READING PASSAGE:

= = = = =

Source: vllm/v1/core/block_pool.py

The default block size is 16 tokens (DEFAULT_BLOCK_SIZE: ClassVar[int] = 16 in vllm/config/cache.py). That number is a tuning knob with a real tradeoff: smaller blocks shrink internal fragmentation, because the only waste is now in the last, partially-filled block of each sequence, capped at 15 tokens regardless of context length. Larger blocks cut bookkeeping and let the attention kernel process longer contiguous runs. Sixteen is the compromise that has held up.

Notice what fixed-size blocks buy you. Every free block is interchangeable, so there are no size classes and no external fragmentation, ever. A request grows by grabbing blocks from the free list one at a time as it produces tokens, and returns them to the free list when it finishes. The free list itself is a hand-rolled doubly-linked list rather than a deque precisely so a block can be plucked out of the middle in $O(1)$:

# vllm/v1/core/kv_cache_utils.py  (FreeKVCacheBlockQueue docstring)
# This class organizes a list of KVCacheBlock objects to a doubly linked
# list of free blocks. We implement this class instead of using Python
# builtin deque to support removing a block in the middle of the queue
# in O(1) time.

= = = = =

WHAT TO WORK ON:
- A) Answer these questions using the passage on vLLM's block pool.
(i) What is the default block size?
(ii) What is the cap on wasted space in the last, partially filled block of a sequence?
(iii) Why is the free list a doubly linked list rather than Python's built-in deque?
- B) From the passage on vLLM's block pool, return the text word for word from "Source: vllm/v1/core/block_pool.py" up to and including "has held up.".

INFORMATION PROVIDED:
= = = = =

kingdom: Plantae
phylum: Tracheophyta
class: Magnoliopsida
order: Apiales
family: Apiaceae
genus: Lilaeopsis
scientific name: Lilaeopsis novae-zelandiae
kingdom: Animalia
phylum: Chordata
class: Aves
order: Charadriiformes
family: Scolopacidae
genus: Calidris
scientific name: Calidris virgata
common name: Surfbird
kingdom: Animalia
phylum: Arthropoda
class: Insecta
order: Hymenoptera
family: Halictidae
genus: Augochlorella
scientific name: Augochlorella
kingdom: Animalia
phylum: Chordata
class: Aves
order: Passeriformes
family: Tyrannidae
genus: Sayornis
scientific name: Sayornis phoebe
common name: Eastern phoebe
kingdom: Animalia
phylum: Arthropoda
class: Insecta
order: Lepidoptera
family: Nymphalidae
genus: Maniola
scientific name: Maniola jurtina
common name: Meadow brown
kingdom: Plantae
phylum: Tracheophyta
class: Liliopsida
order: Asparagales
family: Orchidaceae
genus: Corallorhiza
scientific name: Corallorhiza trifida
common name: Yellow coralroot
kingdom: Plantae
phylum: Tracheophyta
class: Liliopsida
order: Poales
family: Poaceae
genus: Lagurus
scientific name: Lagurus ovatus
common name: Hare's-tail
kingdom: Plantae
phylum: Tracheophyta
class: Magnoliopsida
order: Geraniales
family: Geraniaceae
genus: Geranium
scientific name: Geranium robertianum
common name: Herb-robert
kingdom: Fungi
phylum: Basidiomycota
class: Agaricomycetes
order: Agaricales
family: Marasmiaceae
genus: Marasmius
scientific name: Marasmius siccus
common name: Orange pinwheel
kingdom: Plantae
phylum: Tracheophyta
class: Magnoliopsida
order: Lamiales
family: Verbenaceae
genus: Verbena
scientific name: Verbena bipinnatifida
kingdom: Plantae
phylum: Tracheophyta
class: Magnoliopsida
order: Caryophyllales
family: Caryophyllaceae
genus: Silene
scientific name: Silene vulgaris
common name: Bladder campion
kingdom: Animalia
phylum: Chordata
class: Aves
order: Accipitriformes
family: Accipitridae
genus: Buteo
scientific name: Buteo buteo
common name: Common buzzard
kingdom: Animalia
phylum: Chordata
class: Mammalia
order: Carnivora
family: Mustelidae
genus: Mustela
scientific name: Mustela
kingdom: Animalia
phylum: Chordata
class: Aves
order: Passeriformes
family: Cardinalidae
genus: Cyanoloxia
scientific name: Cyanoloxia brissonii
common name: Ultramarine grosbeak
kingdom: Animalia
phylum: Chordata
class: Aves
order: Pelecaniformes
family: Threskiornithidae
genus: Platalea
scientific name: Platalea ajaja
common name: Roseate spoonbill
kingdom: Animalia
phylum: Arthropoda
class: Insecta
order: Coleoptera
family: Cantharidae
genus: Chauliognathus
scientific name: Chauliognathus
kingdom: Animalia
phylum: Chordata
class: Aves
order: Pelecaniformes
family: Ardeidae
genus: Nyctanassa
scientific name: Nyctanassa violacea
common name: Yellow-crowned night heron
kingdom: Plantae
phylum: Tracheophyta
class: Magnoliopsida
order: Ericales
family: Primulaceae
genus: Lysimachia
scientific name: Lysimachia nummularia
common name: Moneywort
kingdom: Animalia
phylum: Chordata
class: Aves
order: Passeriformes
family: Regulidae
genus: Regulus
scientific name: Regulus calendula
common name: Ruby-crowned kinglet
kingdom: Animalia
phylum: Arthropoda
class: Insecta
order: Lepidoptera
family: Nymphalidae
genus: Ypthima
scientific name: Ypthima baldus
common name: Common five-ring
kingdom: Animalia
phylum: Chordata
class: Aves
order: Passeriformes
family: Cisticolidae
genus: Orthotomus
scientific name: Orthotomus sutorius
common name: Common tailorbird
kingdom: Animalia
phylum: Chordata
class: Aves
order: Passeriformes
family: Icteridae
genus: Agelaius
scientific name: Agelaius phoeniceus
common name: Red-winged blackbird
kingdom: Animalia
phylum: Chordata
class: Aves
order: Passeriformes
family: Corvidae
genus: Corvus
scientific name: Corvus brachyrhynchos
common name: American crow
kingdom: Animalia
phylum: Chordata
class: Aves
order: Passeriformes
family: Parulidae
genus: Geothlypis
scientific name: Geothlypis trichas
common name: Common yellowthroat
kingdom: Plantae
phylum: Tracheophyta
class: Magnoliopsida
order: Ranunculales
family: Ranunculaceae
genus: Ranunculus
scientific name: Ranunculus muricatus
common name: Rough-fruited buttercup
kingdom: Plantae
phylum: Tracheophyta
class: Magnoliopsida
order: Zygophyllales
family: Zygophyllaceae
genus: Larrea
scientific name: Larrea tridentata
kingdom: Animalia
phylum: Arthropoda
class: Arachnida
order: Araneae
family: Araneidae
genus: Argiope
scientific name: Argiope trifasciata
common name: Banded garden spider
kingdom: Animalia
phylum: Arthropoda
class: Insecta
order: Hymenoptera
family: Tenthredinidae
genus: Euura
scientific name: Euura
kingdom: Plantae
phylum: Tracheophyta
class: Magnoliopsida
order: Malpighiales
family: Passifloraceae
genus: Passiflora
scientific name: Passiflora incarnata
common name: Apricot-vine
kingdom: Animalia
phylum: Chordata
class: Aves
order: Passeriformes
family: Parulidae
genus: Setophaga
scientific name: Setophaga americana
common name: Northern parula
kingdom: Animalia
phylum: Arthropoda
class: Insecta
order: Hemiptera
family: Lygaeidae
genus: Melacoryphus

= = = = =

RESPONSES TO THE TASKS:
- A)
(i) 16 tokens.
(ii) 15 tokens, regardless of context length.
(iii) So that a block can be removed from the middle of the queue in O(1) time.

- B)
Source: vllm/v1/core/block_pool.py

The default block size is 16 tokens (DEFAULT_BLOCK_SIZE: ClassVar[int] = 16 in vllm/config/cache.py). That number is a tuning knob with a real tradeoff: smaller blocks shrink internal fragmentation, because the only waste is now in the last, partially-filled block of each sequence, capped at 15 tokens regardless of context length. Larger blocks cut bookkeeping and let the attention kernel process longer contiguous runs. Sixteen is the compromise that has held up.